Proof of the wet and cool summer
You don’t have to tell anyone it’s been a wet start to summer. Tomato and other farmers are suffering, as Bina Venkataraman noted in a recent story.
But it’s also been cool. AccuWeather.com notes that more than 1,100 daily record low temperatures were broken nationwide in July, according to the National Climatic Data Center.
![]() Yet another gray day in Boston |
And the local office of the National Weather Service notes that June was the sixth coolest at Boston Logan airport since official records began in 1872. July, averaging around 70.5 degrees Fahrenheit was 3.4 degrees cooler than normal, but didn’t even make the top ten list of coolest Julys on record. But if one combines June and July, their average temperature of 66.9 is the fourth coolest June/July on record. It hasn’t been that cold those two months since 1903.

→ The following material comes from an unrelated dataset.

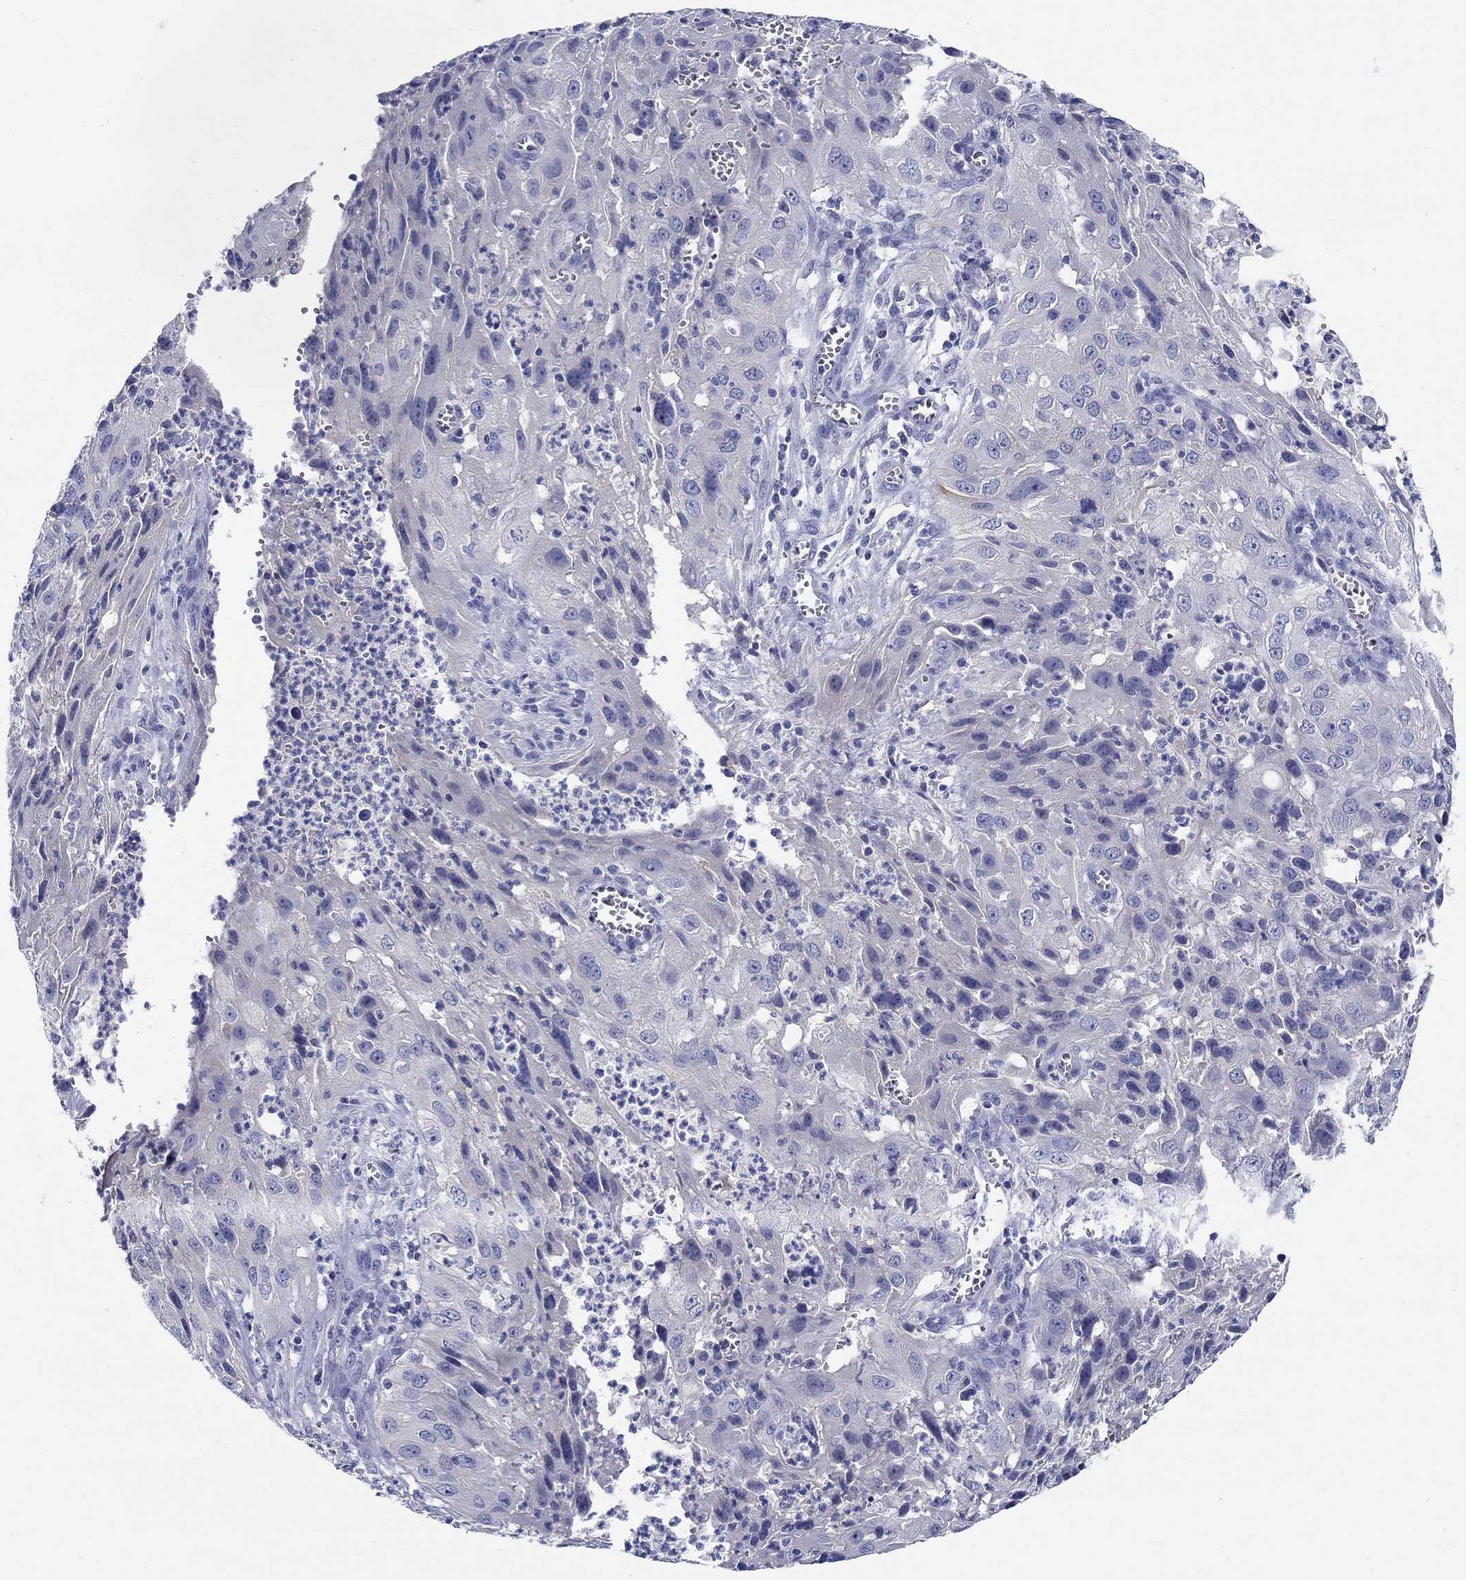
{"staining": {"intensity": "negative", "quantity": "none", "location": "none"}, "tissue": "cervical cancer", "cell_type": "Tumor cells", "image_type": "cancer", "snomed": [{"axis": "morphology", "description": "Squamous cell carcinoma, NOS"}, {"axis": "topography", "description": "Cervix"}], "caption": "The micrograph reveals no staining of tumor cells in squamous cell carcinoma (cervical).", "gene": "CRYGD", "patient": {"sex": "female", "age": 32}}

In Boston, there were no June or July days 90 degrees or hotter. The last time that happened was back in 1996. Prior to that it was 1992, 1906 and 1889.
And for the rain? June, for all its grayness, wasn’t all that wet. In July, however, it rained 6.9 inches – almost four inches more than normal. It was the sixth wettest July since records began and the wettest since 1982.
August is looking sunny so far. Maybe today’s temperatures that are stretching toward 90 is trying to make up for something.